Evolution in mechanical and microstructural properties of radioactive liquid organic waste-bearing alkali-activated slag under accelerated carbonation

This study examines the durability of alkali-activated slag (AAS) concerning carbonation resistance, incorporating Nevastane (NEV) and Shellspirax (SHE) as surrogates for radioactive liquid organic waste. The findings reveal that vaterite is the predominant CaCO3 polymorph formed in the AAS-based specimens, regardless of the presence of oil. Furthermore, the mechanical strength of the AASs incorporating oil (waste forms) remains stable under carbonation conditions. The degree of carbonation of these waste forms is significantly influenced by the type of oil, waste loading, and water-to-binder (w/b) ratio.
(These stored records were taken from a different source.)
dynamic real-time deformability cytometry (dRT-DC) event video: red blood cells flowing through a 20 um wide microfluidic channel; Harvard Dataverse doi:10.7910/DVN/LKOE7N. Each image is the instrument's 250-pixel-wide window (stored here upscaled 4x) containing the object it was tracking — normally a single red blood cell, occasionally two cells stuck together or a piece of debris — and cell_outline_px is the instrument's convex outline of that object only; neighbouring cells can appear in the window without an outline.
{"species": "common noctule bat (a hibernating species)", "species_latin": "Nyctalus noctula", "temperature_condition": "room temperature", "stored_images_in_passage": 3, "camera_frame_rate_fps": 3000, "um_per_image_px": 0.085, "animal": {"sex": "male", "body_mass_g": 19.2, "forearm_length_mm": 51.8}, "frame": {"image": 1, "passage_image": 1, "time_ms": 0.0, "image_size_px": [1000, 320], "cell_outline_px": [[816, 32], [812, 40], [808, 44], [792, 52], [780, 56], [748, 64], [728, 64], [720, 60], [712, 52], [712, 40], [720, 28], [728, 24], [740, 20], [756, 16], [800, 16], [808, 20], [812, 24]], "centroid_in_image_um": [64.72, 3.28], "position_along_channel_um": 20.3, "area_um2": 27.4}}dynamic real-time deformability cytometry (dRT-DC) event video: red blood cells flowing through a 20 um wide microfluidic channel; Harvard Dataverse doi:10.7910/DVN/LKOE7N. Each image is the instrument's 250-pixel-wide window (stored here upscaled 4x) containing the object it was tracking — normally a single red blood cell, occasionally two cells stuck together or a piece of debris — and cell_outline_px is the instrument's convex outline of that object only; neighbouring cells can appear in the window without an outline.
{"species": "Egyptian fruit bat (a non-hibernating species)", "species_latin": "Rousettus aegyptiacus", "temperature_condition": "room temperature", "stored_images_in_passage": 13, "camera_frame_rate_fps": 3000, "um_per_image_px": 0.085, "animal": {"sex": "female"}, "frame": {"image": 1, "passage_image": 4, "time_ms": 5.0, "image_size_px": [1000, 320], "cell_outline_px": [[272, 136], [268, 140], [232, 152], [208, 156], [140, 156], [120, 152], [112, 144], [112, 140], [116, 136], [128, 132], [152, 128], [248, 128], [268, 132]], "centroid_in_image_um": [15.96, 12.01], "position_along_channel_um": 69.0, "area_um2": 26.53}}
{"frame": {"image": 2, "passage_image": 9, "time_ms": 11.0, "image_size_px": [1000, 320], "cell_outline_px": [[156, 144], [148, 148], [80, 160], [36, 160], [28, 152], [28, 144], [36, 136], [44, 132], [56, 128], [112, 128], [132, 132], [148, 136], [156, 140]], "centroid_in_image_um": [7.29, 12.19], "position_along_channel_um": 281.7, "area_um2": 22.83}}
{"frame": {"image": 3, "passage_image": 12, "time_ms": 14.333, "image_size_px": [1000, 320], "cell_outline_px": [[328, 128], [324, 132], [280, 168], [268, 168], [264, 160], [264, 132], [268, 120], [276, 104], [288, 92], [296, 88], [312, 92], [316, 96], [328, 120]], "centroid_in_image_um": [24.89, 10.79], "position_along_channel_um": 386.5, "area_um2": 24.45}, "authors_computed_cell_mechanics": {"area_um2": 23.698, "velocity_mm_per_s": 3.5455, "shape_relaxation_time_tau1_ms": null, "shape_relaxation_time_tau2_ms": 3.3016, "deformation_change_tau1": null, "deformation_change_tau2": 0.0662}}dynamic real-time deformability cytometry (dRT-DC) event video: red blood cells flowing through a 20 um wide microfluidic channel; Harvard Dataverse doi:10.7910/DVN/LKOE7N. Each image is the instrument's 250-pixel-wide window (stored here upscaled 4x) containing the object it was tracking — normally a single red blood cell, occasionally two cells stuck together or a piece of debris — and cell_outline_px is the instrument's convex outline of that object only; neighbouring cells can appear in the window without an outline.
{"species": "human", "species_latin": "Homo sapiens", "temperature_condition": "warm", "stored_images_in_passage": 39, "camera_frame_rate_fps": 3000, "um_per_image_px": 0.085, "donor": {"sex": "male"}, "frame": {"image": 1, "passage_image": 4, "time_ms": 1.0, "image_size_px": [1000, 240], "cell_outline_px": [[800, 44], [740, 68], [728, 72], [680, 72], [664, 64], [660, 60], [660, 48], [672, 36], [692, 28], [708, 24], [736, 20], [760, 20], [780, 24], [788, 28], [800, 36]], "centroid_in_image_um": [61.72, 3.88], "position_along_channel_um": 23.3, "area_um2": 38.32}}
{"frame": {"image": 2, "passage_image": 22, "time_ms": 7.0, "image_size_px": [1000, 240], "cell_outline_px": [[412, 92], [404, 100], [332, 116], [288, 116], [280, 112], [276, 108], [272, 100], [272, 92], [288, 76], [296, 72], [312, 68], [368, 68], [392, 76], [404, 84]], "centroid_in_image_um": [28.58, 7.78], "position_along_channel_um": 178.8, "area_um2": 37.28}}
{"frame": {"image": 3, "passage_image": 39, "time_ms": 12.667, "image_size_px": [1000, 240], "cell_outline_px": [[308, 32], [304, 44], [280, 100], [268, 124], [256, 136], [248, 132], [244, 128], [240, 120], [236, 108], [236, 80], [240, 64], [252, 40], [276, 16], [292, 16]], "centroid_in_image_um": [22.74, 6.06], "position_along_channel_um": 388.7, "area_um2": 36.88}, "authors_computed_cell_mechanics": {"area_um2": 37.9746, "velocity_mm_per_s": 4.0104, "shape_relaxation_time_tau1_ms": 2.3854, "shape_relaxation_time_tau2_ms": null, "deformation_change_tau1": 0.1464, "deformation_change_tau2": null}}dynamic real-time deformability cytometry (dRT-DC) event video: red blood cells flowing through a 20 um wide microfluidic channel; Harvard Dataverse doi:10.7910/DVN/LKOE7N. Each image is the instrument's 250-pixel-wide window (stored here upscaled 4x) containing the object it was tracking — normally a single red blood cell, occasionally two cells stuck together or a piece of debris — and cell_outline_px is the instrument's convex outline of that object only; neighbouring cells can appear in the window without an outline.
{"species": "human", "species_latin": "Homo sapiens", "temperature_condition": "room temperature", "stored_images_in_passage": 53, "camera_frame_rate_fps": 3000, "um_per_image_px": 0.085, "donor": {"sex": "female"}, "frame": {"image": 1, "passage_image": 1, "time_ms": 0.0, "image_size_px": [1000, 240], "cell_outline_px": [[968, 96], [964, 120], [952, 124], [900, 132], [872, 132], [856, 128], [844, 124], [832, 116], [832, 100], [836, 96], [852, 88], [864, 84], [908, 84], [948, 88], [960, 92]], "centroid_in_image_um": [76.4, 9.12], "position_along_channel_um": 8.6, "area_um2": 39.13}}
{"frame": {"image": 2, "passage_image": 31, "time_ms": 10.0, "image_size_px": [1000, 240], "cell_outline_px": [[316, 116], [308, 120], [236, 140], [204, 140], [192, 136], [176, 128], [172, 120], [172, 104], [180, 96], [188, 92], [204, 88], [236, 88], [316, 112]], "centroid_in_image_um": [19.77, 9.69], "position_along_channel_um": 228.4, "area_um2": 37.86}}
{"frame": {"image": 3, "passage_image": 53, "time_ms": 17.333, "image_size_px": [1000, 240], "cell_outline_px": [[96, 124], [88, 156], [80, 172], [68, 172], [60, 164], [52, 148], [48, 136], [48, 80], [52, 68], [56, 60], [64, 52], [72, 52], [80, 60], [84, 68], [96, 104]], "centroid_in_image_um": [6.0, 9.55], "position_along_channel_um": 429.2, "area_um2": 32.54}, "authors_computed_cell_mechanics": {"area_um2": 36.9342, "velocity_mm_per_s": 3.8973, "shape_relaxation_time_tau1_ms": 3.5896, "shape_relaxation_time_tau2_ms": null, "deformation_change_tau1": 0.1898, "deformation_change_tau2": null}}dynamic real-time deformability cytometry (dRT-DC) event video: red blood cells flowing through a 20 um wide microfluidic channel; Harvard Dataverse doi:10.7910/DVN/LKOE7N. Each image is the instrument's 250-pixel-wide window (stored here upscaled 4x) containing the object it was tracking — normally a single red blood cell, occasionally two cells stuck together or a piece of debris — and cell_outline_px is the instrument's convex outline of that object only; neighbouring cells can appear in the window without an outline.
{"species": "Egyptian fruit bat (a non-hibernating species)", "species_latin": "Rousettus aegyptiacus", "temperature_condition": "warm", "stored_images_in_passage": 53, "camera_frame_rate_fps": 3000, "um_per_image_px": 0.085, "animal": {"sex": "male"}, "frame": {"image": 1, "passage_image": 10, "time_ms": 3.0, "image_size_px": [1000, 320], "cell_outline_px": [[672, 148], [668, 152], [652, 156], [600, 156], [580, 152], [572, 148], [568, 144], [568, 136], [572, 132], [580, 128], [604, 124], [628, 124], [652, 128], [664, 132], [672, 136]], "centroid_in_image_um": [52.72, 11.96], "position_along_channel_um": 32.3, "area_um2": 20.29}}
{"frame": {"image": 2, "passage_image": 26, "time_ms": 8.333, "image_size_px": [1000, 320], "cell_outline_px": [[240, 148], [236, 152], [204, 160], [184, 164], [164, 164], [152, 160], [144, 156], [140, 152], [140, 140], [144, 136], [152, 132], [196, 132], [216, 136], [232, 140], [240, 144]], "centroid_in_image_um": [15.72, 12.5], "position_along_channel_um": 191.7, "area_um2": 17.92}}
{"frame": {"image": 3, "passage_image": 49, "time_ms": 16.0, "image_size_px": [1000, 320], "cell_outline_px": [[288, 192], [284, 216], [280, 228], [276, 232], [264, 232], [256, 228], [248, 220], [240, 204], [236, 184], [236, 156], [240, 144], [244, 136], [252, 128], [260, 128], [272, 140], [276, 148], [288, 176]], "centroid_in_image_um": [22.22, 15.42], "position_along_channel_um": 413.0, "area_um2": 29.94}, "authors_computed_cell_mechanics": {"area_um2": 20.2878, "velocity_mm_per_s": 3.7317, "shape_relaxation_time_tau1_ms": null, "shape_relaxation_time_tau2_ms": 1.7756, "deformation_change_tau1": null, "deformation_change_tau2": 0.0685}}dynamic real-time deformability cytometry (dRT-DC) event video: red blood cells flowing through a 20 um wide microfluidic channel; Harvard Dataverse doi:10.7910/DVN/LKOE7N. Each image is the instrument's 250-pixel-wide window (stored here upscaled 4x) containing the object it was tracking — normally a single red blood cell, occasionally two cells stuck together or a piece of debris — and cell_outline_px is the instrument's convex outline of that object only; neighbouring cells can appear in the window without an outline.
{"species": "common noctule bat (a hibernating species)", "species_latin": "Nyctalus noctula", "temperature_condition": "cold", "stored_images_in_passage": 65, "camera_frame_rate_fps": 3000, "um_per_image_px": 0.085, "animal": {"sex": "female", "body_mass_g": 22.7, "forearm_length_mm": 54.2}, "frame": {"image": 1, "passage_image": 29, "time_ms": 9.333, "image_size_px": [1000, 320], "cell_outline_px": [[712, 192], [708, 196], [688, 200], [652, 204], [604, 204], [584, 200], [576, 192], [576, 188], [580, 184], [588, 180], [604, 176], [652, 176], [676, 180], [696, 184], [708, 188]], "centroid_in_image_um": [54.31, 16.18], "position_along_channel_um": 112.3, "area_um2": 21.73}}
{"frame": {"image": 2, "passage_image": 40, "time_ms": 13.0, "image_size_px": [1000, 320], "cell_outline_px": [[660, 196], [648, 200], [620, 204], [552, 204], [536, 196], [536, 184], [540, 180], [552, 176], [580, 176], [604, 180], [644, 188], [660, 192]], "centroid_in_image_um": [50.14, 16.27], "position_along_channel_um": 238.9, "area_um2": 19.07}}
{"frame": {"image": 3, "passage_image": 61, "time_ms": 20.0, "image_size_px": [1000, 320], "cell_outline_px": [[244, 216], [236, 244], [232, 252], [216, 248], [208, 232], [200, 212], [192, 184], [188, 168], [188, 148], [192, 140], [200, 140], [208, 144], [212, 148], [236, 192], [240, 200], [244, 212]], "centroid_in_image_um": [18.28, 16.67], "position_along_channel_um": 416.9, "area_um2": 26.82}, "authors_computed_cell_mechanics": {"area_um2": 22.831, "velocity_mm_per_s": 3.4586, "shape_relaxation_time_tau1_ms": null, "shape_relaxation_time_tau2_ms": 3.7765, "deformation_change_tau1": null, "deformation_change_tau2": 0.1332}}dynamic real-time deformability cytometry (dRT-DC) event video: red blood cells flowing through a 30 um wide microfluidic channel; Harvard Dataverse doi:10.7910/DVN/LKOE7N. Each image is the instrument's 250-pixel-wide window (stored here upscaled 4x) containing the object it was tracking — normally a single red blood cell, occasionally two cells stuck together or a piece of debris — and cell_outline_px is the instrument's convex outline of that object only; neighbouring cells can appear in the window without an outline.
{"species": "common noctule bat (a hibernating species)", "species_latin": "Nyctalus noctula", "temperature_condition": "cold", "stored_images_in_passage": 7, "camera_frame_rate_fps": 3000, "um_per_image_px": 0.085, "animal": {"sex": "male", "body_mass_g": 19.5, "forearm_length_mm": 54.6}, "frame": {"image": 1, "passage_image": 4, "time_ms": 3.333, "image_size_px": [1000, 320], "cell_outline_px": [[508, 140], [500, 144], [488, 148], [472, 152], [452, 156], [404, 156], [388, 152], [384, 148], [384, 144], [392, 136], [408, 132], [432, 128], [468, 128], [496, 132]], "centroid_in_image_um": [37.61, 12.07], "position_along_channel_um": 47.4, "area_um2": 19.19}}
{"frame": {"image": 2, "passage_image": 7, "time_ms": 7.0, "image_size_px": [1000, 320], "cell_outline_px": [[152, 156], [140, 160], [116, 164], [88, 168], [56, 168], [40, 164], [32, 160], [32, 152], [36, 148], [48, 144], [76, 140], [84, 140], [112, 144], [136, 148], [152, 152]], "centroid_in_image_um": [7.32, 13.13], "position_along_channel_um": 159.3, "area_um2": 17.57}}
Notably, waste forms containing NEV exhibit superior carbonation resistance compared to those containing SHE. The encapsulation of oil within AAS matrices adversely affects the pore structure development, and exposure to accelerated carbonation further coarsens the microstructure. AAS matrices show potential for the immobilization of challenging radioactive liquid organic waste. Given the significant impact of oil type on carbonation extent, further testing with relevant radioactive liquid organic waste is necessary to ensure the durability of the waste form against carbonation before its application in real-world scenarios.